When using MySQL on Ceph, the rbd disk block device feature is extremely interesting. A Ceph rbd disk is basically the concatenation of a series of objects (4MB objects by default) that are presented as a block device by the Linux kernel rbd module. Functionally it is pretty similar to an iSCSI device as it can be mounted on any host that has access to the storage network and it is dependent upon the performance of the network.
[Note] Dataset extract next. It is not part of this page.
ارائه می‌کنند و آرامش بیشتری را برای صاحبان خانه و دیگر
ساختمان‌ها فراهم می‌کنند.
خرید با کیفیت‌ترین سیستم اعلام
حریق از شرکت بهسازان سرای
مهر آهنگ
The benefits of using Ceph
Agility
In a world striving for virtualization and containers, Ceph gives easily moves database resources between hosts.
IO scalability
On a single host, you have access only to the IO capabilities of that host. With Ceph, you basically put in parallel all the IO capabilities of all the hosts. If each host can do 1000 iops, a four-node cluster could reach up to 4000 iops.
High availability
Ceph replicates data at the storage level, and provides resiliency to storage node crash. A kind of DRBD on steroids…
Backups
Ceph rbd block devices support snapshots, which are quick to make and have no performance impacts. Snapshots are an ideal way of performing MySQL backups.
Thin provisioning
You can clone and mount Ceph snapshots as block devices. This is a useful feature to provision new database servers for replication, either with asynchronous replication or with Galera replication.
The caveats of using Ceph
Of course, nothing is free. Ceph use comes with some caveats.
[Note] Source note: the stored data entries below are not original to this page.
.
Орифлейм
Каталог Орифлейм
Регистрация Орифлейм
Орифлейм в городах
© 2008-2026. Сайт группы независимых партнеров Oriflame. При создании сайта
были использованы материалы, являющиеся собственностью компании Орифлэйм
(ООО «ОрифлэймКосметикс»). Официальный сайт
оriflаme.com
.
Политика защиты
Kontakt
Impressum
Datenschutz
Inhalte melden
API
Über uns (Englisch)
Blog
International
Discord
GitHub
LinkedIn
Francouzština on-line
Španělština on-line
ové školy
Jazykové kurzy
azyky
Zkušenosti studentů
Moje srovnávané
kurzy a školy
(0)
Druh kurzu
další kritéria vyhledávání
Ceph reaction to a missing OSD
If an OSD goes down, the Ceph cluster starts copying data with fewer copies than specified. Although good for high availability, the copying process significantly impacts performance. This implies that you cannot run a Ceph with a nearly full storage, you must have enough disk space to handle the loss of one node.
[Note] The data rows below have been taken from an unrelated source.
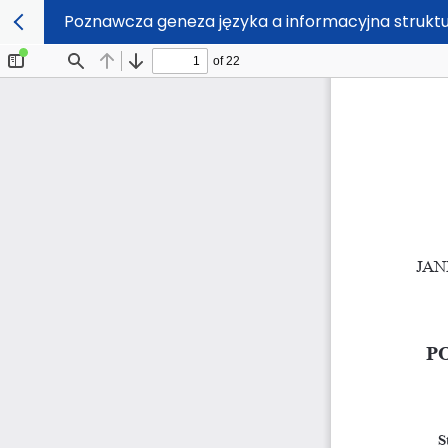
Poznawcza geneza języka a informacyjna strukt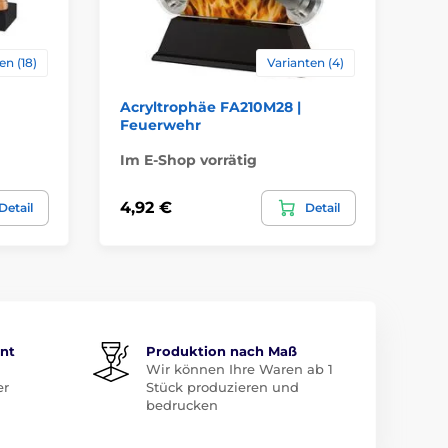
en (18)
Varianten (4)
Acryltrophäe FA210M28 |
Ac
Feuerwehr
Im E-Shop vorrätig
Im
4,92 €
16
Detail
Detail
ent
Produktion nach Maß
Wir können Ihre Waren ab 1
er
Stück produzieren und
bedrucken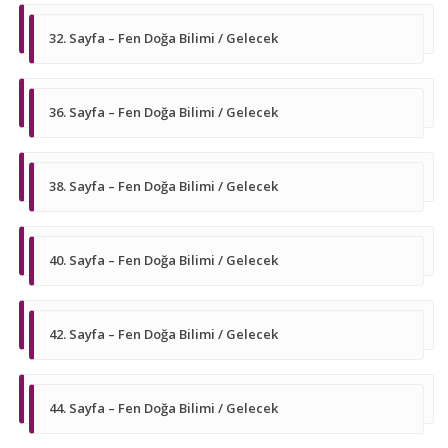
32. Sayfa – Fen Doğa Bilimi / Gelecek
36. Sayfa – Fen Doğa Bilimi / Gelecek
38. Sayfa – Fen Doğa Bilimi / Gelecek
40. Sayfa – Fen Doğa Bilimi / Gelecek
42. Sayfa – Fen Doğa Bilimi / Gelecek
44. Sayfa – Fen Doğa Bilimi / Gelecek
The “no out” OSD attribute mitigates this, and prevents Ceph from reacting automatically to a failure (but you are then on your own). When using the “no out” attribute, you must monitor and detect that you are running in degraded mode and take action. This resembles a failed disk in a RAID set. You can choose this behavior as default with the mon_osd_auto_mark_auto_out_in setting.
Scrubbing
Every day and every week (deep), Ceph scrubs operations that, although they are throttled, can still impact performance. You can modify the interval and the hours that control the scrub action. Once per day and once per week are likely fine. But you need to set osd_scrub_begin_hour and osd_scrub_end_hour to restrict the scrubbing to off hours. Also, scrubbing throttles itself to not put too much load on the nodes. The osd_scrub_load_threshold variable sets the threshold.
Tuning
Ceph has many parameters so that tuning Ceph can be complex and confusing. Since distributed systems push hardware, properly tuning Ceph might require things like distributing interrupt load among cores and thread core pinning, handling of Numa zones – especially if you use high-speed NVMe devices.
Conclusion
Hopefully, this post provided a good introduction to Ceph. I’ve discussed the architecture, the benefits and the caveats of Ceph. In future posts, I’ll present use cases with MySQL. These cases include performing Percona XtraDB Cluster SST operations using Ceph snapshots, provisioning async slaves and building HA setups. I also hope to provide guidelines on how to build and configure an efficient Ceph cluster.
Finally, a note for the ones who think cost and complexity put building a Ceph cluster out of reach. The picture below shows my home cluster (which I use quite heavily). The cluster comprises four ARM-based nodes (Odroid-XU4), each with a two TB portable USB-3 hard disk, a 16 GB EMMC flash disk and a gigabit Ethernet port.
I won’t claim record breaking performance (although it’s decent), but cost-wise it is pretty hard to beat (at around $600)!